News, in French, is actualité. Between the English and the French word, an
important movement is captured. Tarde speaks of the newspapers giving their readers
a ‘sense of simultaneity.” He does not,
unfortunately, disinter the phenomenon of simultaneity, instead vaguely pressing on the idea of “at the same
time”. But ordinary simultaneousness is transformed in the social mode of
simultaneity. We speaking of catching up with, keeping up with, or following
the news, or fashions, or tv, or books, or sports. It is in this sense that we
are not simply conscious of being simultaneous with, but as well, and more
strongly, that the simultaneous is moving ahead of us even as we are part of
it, like a front.
The anthropologist Johannes Fabian coined the term
allochrony to speak of the peculiar way in which Europeans, starting in the
seventeenth century, started to divide up the contemporary world into different
cultural time zones. Europe, of course, appropriated the modern to itself.
Other contemporary cultures were backward, savage, stone age, traditional –
they were literally behind their own time. Modernity exists under that baptism
and curse. But Fabian’s concern for cultures exogenous to Europe blinded him to
the effect of modernity within Europe, and America, where we witness another
allochronic effect having to do with the new. Simultaneity is the horizon for a
temporal competition – one in which the new, the young, the latest compete
against the old, the laggard, the out of touch.
When Lyotard, in the Postmodern condition, speaks of the
collapse of the meta-narrative that has sustained modernity, the master
narratives of the 19th and 20th centuries, he is really
signaling the triumph of this particular social form of time – simultaneity –
over other forms – notably, that of history and cyclical time.
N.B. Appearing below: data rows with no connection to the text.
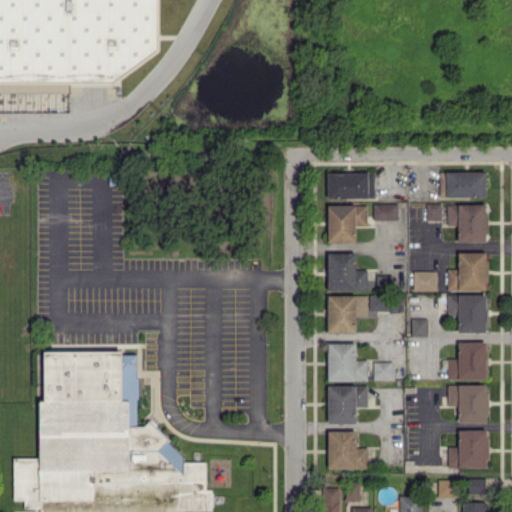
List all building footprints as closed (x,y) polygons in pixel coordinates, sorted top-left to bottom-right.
[(0,79),(0,0),(154,0),(154,45),(110,79),(0,79)] [(485,197),(485,171),(446,171),(446,196),(485,197)] [(327,198),(374,198),(373,172),(327,173),(327,198)] [(397,219),(396,203),(372,203),(373,220),(397,219)] [(426,220),(441,220),(440,203),(425,203),(426,220)] [(486,242),(487,204),(446,203),(446,225),(458,225),(457,241),(486,242)] [(366,226),(366,205),(328,204),(327,242),(355,242),(355,226),(366,226)] [(367,269),(355,269),(354,252),(327,253),(328,290),(368,289),(367,269)] [(487,252),(458,252),(458,269),(446,269),(447,289),(487,289),(487,252)] [(436,271),(413,270),(412,290),(436,290),(436,271)] [(327,332),(355,333),(355,316),(367,316),(367,295),(328,294),(327,332)] [(403,295),(369,294),(368,311),(402,312),(403,295)] [(487,294),(446,294),(446,315),(458,315),(458,331),(486,332),(487,294)] [(427,318),(410,318),(411,335),(427,335),(427,318)] [(446,379),(487,379),(487,341),(457,341),(458,358),(446,358),(446,379)] [(328,381),(366,380),(366,359),(355,360),(355,342),(327,343),(328,381)] [(181,454),(164,439),(166,436),(146,417),(140,423),(133,423),(133,396),(135,396),(134,373),(133,373),(132,351),(119,352),(119,347),(41,348),(42,397),(36,397),(36,455),(10,456),(10,498),(21,498),(21,505),(38,505),(38,511),(175,511),(175,506),(209,506),(209,486),(203,486),(203,458),(181,458),(181,454)] [(391,379),(391,361),(372,361),(372,379),(391,379)] [(458,422),(488,422),(487,384),(446,385),(447,405),(457,405),(458,422)] [(367,385),(328,385),(327,423),(355,423),(355,406),(366,406),(367,385)] [(457,429),(458,446),(446,446),(447,467),(488,467),(487,429),(457,429)] [(355,430),(326,431),(326,468),(366,468),(366,447),(356,447),(355,430)] [(468,493),(486,494),(487,478),(469,477),(468,493)] [(437,496),(455,496),(455,479),(437,479),(437,496)] [(359,500),(359,483),(345,483),(345,500),(359,500)] [(339,511),(339,487),(322,486),(321,511),(339,511)] [(421,511),(422,496),(399,495),(398,511),(421,511)] [(484,511),(485,502),(462,501),(462,511),(484,511)]
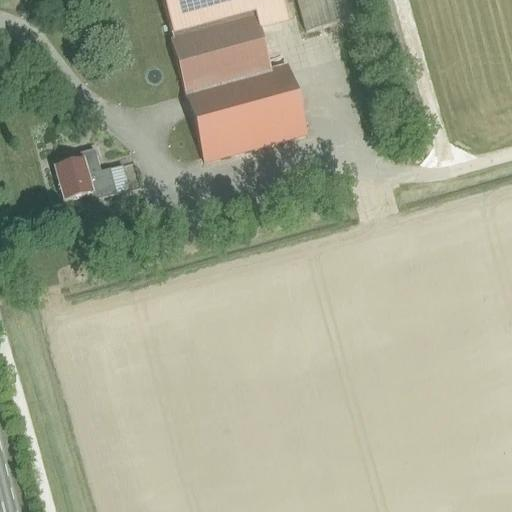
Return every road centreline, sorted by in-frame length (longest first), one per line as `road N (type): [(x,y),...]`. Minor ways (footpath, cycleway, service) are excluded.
road 1 (track): [(341,149),(365,172),(434,176),(511,156)]
road 2 (track): [(400,0),(448,173)]
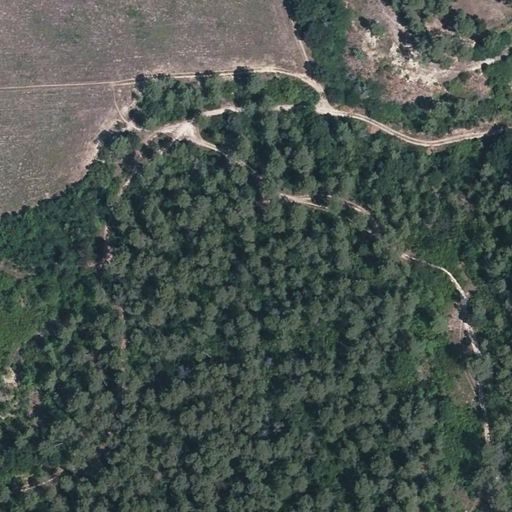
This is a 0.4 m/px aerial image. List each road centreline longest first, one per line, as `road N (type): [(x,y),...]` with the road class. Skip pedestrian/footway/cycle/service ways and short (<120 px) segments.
road 1 (track): [(0,491),(97,456),(120,420),(129,338),(106,226),(125,186),(184,126),(215,110),(293,104),(331,112)]
road 2 (track): [(177,133),(234,156),(269,188),(342,214),(407,257),(450,273),(478,352),(504,511)]
road 3 (track): [(0,90),(307,76),(331,112),(412,141),(435,146),(511,128)]
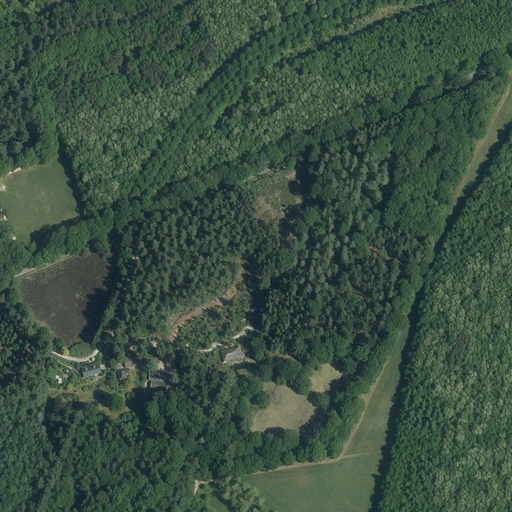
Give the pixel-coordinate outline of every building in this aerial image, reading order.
[(224,363),(242,359),(239,348),(221,352),(224,363)] [(138,357),(124,359),(125,369),(139,367),(138,357)] [(88,369),(82,370),(84,379),(101,374),(99,366),(91,368),(91,367),(88,368),(88,369)] [(119,371),(118,371),(119,381),(126,380),(125,375),(130,375),(129,370),(122,371),(121,370),(119,370),(119,371)] [(149,382),(163,384),(164,374),(150,372),(149,382)]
The news, one
could say, destroyed history and the forms of memory associated with it. But
far from being a new phenomenon, post-modernity has always been the threat
inside modernity – it is a pole in the latter’s dialectic. Simultaneity,
embodied in the effect of the sphere of circulation upon those of its agents
that branched off to produce the media industry, has long been the construction
principle that drives newspapers and magazines, and drives the internet and the
social network.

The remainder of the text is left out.